Work instruction: Reproduce the stretch of the listing from the line containing "to 18.09.2025 21:40" through the end of the listing, with both ends included and the pictures left out.

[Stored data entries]

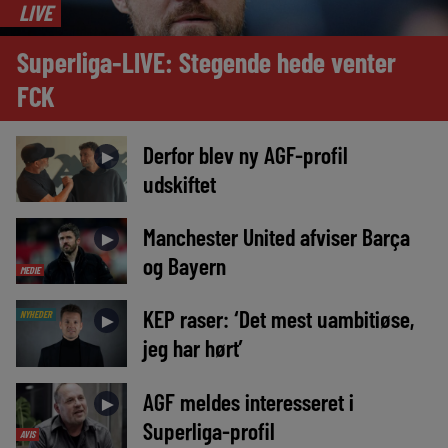
LIVE
Superliga-LIVE: Stegende hede venter
FCK
Derfor blev ny AGF-profil
►
udskiftet
Manchester United afviser Barça
►
og Bayern
MEDIE
KEP raser: ‘Det mest uambitiøse,
NYHEDER
►
jeg har hørt’
AGF meldes interesseret i
►
Superliga-profil
AVIS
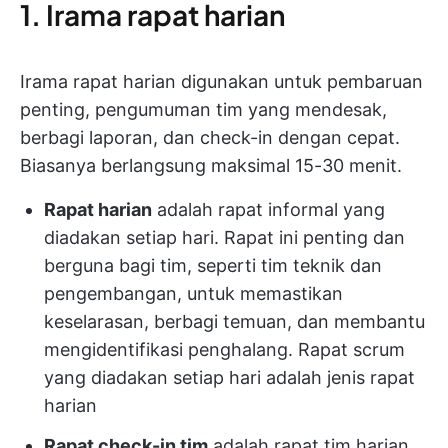
1. Irama rapat harian
Irama rapat harian digunakan untuk pembaruan
penting, pengumuman tim yang mendesak,
berbagi laporan, dan check-in dengan cepat.
Biasanya berlangsung maksimal 15-30 menit.
Rapat harian
adalah rapat informal yang
diadakan setiap hari. Rapat ini penting dan
berguna bagi tim, seperti tim teknik dan
pengembangan, untuk memastikan
keselarasan, berbagi temuan, dan membantu
mengidentifikasi penghalang. Rapat scrum
yang diadakan setiap hari adalah jenis rapat
harian
Rapat check-in tim
adalah rapat tim harian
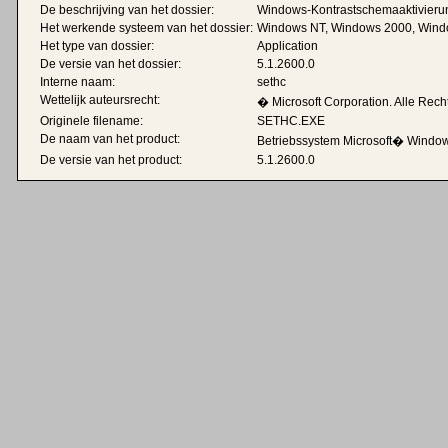
De beschrijving van het dossier:
Windows-Kontrastschemaaktivieru
Het werkende systeem van het dossier:
Windows NT, Windows 2000, Wind
Het type van dossier:
Application
De versie van het dossier:
5.1.2600.0
Interne naam:
sethc
Wettelijk auteursrecht:
� Microsoft Corporation. Alle Rech
Originele filename:
SETHC.EXE
De naam van het product:
Betriebssystem Microsoft� Wind
De versie van het product:
5.1.2600.0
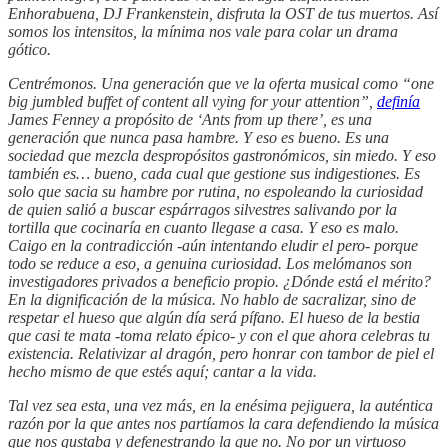
Enhorabuena, DJ Frankenstein, disfruta la OST de tus muertos. Así
somos los intensitos, la mínima nos vale para colar un drama
gótico.
Centrémonos. Una generación que ve la oferta musical como “one
big jumbled buffet of content all vying for your attention”,
definía
James Fenney a propósito de ‘Ants from up there’, es una
generación que nunca pasa hambre. Y eso es bueno. Es una
sociedad que mezcla despropósitos gastronómicos, sin miedo. Y eso
también es… bueno, cada cual que gestione sus indigestiones. Es
solo que sacia su hambre por rutina, no espoleando la curiosidad
de quien salió a buscar espárragos silvestres salivando por la
tortilla que cocinaría en cuanto llegase a casa. Y eso es malo.
Caigo en la contradicción -aún intentando eludir el pero- porque
todo se reduce a eso, a genuina curiosidad. Los melómanos son
investigadores privados a beneficio propio. ¿Dónde está el mérito?
En la dignificación de la música. No hablo de sacralizar, sino de
respetar el hueso que algún día será pífano. El hueso de la bestia
que casi te mata -toma relato épico- y con el que ahora celebras tu
existencia. Relativizar al dragón, pero honrar con tambor de piel el
hecho mismo de que estés aquí; cantar a la vida.
Tal vez sea esta, una vez más, en la enésima pejiguera, la auténtica
razón por la que antes nos partíamos la cara defendiendo la música
que nos gustaba y defenestrando la que no. No por un virtuoso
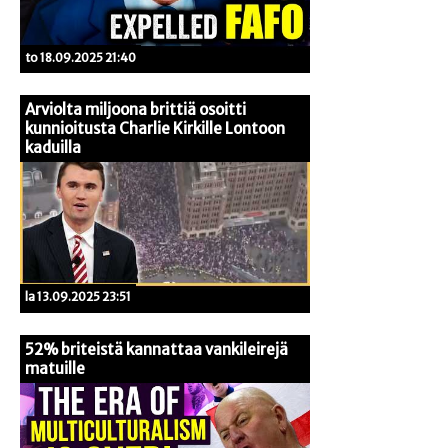
to 18.09.2025 21:40
Arviolta miljoona brittiä osoitti
kunnioitusta Charlie Kirkille Lontoon
kaduilla
la 13.09.2025 23:51
52% briteistä kannattaa vankileirejä
matuille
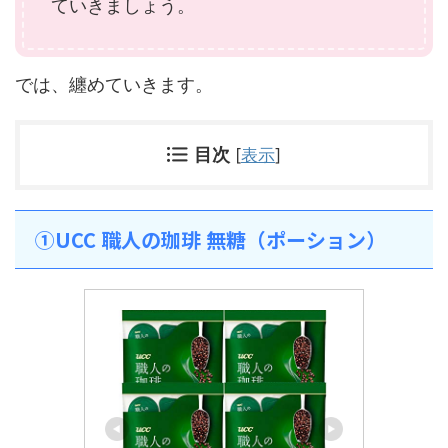
ていきましょう。
では、纏めていきます。
目次
[
表示
]
①UCC 職人の珈琲 無糖（ポーション）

Result for this exercise:
to 18.09.2025 21:40
Arviolta miljoona brittiä osoitti
kunnioitusta Charlie Kirkille Lontoon
kaduilla
la 13.09.2025 23:51
52% briteistä kannattaa vankileirejä
matuille
ていきましょう。
では、纏めていきます。
目次
[
表示
]
①UCC 職人の珈琲 無糖（ポーション）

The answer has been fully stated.